Abordar o tema da relação entre as Misericórdias e os Direitos Humanos é algo deveras interessante seja qual for o plano, e podem ser vários, em que se pretenda fazer essa abordagem.

Escolhi por evidentes razões de ordem de economia de espaço fazê-lo em dois planos.

O plano mais conceptual, logo mais teórico, e que, a meu ver, se prende com o próprio ideal da misericórdia e o plano mais pragmático e concreto, que se traduz na atividade a que as obras de Misericórdia conduzem.

Assim, no que respeita ao primeiro plano, sempre acentuarei que, quando se procura definir o conceito e expressões da natureza comum das Misericórdias, sobrepõe-se a toda e qualquer outra, a definição de Santo Agostinho: “Se o coração do teu irmão está em sofrimento e o teu sofre com ele, isso é misericórdia”.
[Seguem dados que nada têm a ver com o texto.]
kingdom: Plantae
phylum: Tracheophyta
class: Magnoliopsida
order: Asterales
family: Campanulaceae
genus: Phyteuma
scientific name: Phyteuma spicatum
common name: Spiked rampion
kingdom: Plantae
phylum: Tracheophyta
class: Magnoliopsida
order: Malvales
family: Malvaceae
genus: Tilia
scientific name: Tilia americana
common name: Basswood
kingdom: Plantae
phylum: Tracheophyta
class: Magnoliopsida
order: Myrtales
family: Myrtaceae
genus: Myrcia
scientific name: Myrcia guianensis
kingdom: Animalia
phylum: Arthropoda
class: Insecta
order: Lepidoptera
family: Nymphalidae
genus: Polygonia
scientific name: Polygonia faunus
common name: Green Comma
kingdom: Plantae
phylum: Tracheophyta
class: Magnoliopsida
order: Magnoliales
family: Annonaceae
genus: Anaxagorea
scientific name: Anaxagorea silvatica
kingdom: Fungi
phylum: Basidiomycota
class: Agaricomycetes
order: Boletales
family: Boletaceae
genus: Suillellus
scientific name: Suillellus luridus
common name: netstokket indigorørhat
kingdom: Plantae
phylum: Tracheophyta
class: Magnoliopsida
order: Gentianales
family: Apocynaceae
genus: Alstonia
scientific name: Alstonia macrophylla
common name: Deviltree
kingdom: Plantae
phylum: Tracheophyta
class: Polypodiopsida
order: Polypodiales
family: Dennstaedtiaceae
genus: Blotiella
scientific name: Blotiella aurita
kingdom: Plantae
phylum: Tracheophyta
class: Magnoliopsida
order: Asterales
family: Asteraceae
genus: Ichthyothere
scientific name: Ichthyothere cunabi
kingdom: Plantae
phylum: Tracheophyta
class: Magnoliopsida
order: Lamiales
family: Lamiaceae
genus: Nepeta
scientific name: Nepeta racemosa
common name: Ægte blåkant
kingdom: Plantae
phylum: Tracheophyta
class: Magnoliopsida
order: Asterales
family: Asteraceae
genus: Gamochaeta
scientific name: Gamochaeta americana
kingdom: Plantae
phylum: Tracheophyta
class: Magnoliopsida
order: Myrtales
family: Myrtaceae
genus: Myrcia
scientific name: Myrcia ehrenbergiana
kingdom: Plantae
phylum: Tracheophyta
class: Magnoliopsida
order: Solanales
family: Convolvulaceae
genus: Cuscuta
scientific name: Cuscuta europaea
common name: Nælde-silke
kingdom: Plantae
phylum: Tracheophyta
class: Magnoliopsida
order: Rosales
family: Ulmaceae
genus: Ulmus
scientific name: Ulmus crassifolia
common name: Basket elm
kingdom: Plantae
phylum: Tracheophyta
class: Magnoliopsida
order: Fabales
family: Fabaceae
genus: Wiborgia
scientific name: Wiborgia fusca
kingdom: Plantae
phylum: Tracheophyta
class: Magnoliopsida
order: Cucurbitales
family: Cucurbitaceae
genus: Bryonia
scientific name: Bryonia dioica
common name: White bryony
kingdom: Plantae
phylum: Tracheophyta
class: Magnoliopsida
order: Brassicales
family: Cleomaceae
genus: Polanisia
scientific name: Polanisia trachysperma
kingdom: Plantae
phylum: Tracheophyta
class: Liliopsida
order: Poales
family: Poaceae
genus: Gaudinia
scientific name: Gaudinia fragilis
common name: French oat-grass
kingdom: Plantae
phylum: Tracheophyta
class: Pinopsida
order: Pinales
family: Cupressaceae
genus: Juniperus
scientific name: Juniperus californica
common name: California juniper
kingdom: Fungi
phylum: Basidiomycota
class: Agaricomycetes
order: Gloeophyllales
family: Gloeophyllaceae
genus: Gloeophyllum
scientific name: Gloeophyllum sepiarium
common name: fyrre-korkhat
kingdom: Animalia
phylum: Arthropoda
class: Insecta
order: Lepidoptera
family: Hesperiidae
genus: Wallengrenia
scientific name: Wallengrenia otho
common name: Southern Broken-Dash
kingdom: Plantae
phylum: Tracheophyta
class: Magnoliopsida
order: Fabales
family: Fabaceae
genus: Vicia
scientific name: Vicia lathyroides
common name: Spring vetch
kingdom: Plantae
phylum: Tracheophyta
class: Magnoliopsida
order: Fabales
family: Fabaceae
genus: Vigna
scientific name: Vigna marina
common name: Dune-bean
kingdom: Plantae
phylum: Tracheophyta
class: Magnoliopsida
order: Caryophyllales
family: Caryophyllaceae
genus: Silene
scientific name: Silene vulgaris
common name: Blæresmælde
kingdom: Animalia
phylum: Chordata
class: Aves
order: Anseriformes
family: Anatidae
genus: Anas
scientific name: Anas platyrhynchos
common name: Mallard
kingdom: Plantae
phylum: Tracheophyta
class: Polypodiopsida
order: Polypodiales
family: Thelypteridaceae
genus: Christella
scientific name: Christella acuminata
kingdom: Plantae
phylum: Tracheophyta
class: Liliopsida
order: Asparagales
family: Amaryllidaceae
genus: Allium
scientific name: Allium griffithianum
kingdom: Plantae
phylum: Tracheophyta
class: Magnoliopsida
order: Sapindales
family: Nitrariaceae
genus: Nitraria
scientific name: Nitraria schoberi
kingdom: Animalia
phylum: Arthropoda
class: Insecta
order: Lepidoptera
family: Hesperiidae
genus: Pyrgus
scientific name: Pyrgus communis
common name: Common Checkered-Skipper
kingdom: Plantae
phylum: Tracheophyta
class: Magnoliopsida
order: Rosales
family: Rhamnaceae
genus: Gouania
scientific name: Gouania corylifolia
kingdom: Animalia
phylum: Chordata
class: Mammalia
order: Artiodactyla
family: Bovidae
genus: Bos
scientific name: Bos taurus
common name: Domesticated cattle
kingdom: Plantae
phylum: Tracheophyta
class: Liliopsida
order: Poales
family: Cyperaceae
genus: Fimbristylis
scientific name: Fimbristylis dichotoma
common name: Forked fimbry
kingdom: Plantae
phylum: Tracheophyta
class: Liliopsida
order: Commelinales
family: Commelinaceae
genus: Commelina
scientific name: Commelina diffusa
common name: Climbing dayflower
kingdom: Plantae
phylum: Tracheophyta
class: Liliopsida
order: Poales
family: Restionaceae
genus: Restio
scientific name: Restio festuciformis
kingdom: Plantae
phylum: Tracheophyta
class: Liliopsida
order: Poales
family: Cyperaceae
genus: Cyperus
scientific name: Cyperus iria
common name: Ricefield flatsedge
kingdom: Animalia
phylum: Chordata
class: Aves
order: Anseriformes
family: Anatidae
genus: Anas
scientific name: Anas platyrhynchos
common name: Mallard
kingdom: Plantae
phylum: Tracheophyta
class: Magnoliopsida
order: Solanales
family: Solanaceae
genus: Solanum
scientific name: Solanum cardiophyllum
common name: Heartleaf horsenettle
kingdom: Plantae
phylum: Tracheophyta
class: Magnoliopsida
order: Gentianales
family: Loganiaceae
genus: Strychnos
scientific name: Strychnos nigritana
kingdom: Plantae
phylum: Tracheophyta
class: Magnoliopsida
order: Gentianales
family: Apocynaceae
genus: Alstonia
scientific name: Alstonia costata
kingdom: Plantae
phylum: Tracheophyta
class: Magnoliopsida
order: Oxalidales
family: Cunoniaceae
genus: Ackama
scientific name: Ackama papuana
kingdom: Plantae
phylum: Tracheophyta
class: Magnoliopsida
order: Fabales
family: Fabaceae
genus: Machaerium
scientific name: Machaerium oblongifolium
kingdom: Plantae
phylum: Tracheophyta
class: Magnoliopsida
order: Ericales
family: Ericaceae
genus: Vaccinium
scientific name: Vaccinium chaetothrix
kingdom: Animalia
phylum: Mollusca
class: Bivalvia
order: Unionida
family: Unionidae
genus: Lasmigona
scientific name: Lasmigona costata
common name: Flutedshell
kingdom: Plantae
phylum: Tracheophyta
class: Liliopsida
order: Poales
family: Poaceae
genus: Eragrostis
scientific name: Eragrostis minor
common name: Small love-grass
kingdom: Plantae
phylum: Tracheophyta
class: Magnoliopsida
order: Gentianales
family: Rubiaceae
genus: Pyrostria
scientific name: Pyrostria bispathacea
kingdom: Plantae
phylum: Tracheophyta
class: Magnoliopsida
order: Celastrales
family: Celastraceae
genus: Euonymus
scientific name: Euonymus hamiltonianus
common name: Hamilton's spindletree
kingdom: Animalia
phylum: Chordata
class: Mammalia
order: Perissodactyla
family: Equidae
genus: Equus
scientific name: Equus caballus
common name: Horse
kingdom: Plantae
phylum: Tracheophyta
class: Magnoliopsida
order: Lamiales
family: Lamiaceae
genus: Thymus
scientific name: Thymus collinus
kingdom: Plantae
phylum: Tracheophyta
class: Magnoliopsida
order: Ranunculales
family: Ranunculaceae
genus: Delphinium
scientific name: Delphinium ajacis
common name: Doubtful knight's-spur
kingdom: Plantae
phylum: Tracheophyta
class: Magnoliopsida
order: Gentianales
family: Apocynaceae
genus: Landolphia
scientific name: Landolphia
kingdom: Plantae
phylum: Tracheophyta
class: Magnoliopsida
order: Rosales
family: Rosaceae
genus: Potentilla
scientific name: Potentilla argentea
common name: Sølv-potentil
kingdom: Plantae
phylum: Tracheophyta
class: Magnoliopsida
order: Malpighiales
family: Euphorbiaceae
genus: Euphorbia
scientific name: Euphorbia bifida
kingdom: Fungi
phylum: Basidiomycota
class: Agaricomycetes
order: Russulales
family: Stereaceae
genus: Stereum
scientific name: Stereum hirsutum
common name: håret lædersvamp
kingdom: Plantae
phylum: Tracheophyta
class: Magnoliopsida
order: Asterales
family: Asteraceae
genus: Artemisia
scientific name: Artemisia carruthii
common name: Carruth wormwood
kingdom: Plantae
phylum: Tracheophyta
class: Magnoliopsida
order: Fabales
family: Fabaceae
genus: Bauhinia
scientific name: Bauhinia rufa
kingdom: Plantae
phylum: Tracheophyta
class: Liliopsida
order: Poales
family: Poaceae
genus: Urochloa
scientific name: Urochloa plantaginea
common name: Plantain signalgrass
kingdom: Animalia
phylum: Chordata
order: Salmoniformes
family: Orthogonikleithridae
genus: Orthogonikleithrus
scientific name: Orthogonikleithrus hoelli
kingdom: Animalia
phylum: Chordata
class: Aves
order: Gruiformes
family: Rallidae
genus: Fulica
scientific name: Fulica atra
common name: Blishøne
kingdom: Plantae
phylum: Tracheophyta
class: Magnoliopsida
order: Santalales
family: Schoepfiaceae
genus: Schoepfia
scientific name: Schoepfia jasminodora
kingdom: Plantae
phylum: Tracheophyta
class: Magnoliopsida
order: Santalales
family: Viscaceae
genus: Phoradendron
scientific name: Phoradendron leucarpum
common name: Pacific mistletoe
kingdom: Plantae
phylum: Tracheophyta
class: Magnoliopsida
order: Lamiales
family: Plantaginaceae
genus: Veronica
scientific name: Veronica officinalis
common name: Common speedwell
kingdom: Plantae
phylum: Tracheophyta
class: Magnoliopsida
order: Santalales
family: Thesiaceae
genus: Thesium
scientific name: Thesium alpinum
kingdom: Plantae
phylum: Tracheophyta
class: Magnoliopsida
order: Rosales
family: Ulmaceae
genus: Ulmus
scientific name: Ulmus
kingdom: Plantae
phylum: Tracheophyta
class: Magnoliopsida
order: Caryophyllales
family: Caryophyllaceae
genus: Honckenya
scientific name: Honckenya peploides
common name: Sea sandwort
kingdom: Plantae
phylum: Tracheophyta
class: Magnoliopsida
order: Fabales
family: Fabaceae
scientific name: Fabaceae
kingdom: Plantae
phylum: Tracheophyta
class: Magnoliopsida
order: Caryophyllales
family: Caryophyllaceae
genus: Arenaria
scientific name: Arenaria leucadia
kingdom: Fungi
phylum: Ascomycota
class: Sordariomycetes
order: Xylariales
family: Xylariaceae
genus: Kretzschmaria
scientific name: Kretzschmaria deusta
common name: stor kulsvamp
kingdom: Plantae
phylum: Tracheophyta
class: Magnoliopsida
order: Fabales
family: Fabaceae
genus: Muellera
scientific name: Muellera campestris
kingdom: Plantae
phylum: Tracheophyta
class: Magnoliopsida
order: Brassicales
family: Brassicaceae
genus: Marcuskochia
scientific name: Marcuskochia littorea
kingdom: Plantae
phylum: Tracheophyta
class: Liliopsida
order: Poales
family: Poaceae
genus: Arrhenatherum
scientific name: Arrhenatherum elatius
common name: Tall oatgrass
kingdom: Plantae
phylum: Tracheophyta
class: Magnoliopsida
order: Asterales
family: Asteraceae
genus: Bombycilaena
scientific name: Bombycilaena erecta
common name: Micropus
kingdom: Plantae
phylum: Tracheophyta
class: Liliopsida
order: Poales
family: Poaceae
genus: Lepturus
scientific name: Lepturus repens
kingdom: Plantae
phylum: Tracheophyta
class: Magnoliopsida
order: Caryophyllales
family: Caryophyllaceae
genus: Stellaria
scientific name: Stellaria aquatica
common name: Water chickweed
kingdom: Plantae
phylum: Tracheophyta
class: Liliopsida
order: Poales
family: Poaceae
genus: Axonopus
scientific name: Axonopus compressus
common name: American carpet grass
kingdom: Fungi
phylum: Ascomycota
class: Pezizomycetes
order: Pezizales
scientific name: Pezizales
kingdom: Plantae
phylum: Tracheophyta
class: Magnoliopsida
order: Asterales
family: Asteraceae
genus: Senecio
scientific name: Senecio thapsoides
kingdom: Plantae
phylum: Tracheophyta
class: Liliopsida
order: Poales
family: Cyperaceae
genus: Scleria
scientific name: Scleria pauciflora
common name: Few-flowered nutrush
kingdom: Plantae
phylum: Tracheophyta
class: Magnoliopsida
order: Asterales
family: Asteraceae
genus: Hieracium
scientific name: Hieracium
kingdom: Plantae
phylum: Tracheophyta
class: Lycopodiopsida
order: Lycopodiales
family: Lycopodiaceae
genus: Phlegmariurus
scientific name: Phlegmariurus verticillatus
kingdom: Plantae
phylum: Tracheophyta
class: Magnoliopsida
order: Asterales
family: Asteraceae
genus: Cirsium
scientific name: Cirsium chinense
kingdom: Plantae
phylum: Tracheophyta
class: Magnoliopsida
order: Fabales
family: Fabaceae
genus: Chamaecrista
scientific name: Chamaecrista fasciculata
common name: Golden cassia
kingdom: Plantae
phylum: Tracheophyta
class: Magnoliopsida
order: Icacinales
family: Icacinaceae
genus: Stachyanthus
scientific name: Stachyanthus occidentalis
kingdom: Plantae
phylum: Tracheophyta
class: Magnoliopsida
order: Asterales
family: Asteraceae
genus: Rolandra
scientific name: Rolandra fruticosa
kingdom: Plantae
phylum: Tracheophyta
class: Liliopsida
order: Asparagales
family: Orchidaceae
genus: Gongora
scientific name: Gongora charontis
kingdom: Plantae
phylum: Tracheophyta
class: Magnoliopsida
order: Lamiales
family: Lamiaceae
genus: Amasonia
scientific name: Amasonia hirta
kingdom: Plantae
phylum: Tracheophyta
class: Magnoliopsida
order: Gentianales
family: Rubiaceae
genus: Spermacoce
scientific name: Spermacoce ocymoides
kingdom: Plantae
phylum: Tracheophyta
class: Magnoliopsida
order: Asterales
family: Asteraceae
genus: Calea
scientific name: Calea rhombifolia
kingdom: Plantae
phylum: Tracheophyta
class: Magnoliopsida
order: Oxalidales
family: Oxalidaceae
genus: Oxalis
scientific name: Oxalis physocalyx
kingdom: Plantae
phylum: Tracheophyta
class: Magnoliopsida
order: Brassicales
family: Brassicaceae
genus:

Foi esta visão radiante do que é a misericórdia, que efetivamente deu nascimento e sentido de existir e operar àquelas instituições, que o povo chamou de Santas Casas, as quais, muito para além das suas variadas expressões jurídicas, sociais e religiosas, configuram a mais sublime forma de organização da Fraternidade, motor e cerne da sua ímpar natureza. As Misericórdias são, de facto e por natureza, instituições de “misericórdia por fraternidade”, aquela Fraternidade que leva “homens bons” a unir-se e tratar-se como “irmãos” (recordo que a palavra inglesa para “Fraternidade” é nada mais nada menos do que “Brotherhood”). E daqui decorre que as Santas Casas não nasceram para tratar dos “pobrezinhos, coitadinhos”, nem para “caridadezinhas” alegadamente virtuosas, mas para permitir e promover que os irmãos caídos em necessidade possam exercer o seu “direito fundamental à dignidade e à misericórdia.”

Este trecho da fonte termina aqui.